TASK STATEMENT: A complete answer lists every line of the entries below where the string "Estamos" appears.
++++ DATASET EXTRACT ++++
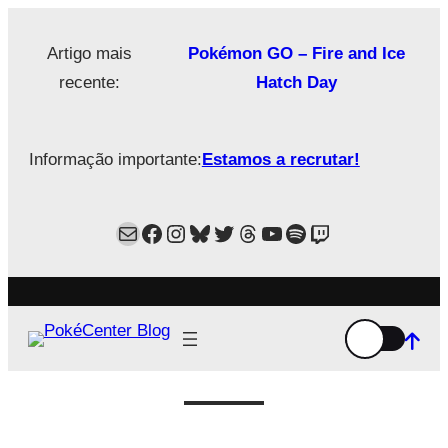
Saltar
para
Artigo mais
Pokémon GO – Fire and Ice
o
recente:
Hatch Day
conteúdo
Informação importante:
Estamos a recrutar!
Mail
Facebook
Instagram
Bluesky
Twitter
Estamos no Threads!
YouTube
Spotify
Twitch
++++
OUTPUT FOR THIS TASK:
Estamos a recrutar!
Estamos no Threads!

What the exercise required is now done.